-- Uitleg opdracht --
Schrijf een vervolg op het stuk tekst over Beiroet dat direct aansluit op de laatste zin.

-- Stuk tekst --
• • • • •

Een andere teleurstelling was de stad Beiroet, zogenaamd het Parijs van het Midden-Oosten. Nou, die naam mogen ze wat mij betreft echt niet meer dragen. Alle oude huizen die je nog ontwaart tussen de vaak lelijke hoogbouw, zijn aan het verpauperen. Langs de boulevard (Corniche) is de ooit waarschijnlijk intieme sfeer verdwenen door torenhoge nieuwbouw (de rijke elite rond Hariri schijnt flink te hebben verdiend aan deze projecten). De stad is ook behoorlijk vervuild, alles wordt op de grond gegooid, het leek af en toe wel op India. Te wijten aan een gebrekkig vuilnis ophaalsysteem. En misschien ook wel door de vel bedelaars en daklozen die we gezien hebben. De stad is ook ontzettend duur. Vaak duurder dan in Nederland. Alleen in Tripoli hebben we goedkoop kunnen eten. Ook de luchtvervuiling is behoorlijk hoog door de constante stroom van autoverkeer. Ik had na een week branderig ogen en verlangde naar frisse lucht. Het is geen fijne wandelstad met pittoreske straatjes. Misschien hebben we te weinig ons best gedaan, maar ook van anderen hoorden we dezelfde verhalen. Ik had me verheugd op een soort Tel-Aviv, waar je s’avonds heerlijk in het zand een drankje kon drinken, maar daar was geen sprake van. Er was een strandje, maar dat was behoorlijk vervuild.

• • • • •

-- Gegeven informatie --
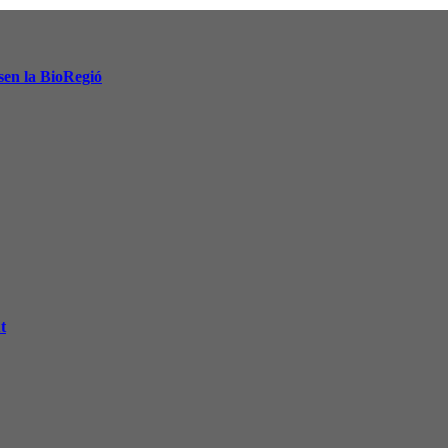
lsen la BioRegió
t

• • • • •

-- Antwoord opdracht --
Een andere tegenslag was ziekte, voor het eerst sinds we gezamenlijk reizen met zijn vieren hadden we zieken. Mijn zus kreeg een voedselvergiftiging in een duur restaurant en mijn vriendin een virus waardoor ze de helft van de vakantie miste. Gelukkig was dat de dag nadat we Baalbek hadden bezocht, toch absoluut het hoogtepunt van de vakantie. Libanon was een vakantieland bij uitstek door de vele prachtige opgravingen in Tyre, Byblos en Baalbek, maar dat is ingestort door de oorlog in Syrië. Wat ook nog genoemd moet worden is dat de hele kuststrook is volgebouwd, nergens een stukje groen , behalve in de buurt van Tripoli.
Ik ben wel blij dat ik al die prachtige dingen heb gezien, maar door de sfeer in het land had alles toch een beetje een rouw randje. Traditiegetrouw gaan we de laatste avond een beetje filosoferen over onze volgende bestemming, maar we waren er snel over uit dat het volgende keer geen midden-oosten gaat worden. Misschien Tunesië, maar ook Europa is een optie met Zuid-Spanje, Italië of Griekenland. We hadden in het Mineralen museum een leuke ontmoeting met een Nederlander die in Beiroet werkte aan de opbouw van politie en die raadde ons Hammamet (een stad zo groot als Alkmaar) aan, 60 kilometer ten zuiden van Tunis en veel minder toeristisch als Sousse.
Misschien ga ik als afsluiting nog wel het boek van Martijn van der Kooij, Alle dagen Libanon, van tricky Tripoli tot bruisend Beiroet lezen. Mijn kamergenoot had het boek op de e-reader en het leek me een must om te lezen. Jammer genoeg was het boek niet in de bibliotheek en had ik het dus niet gelezen, maar dat ga ik denk ik alsnog doen.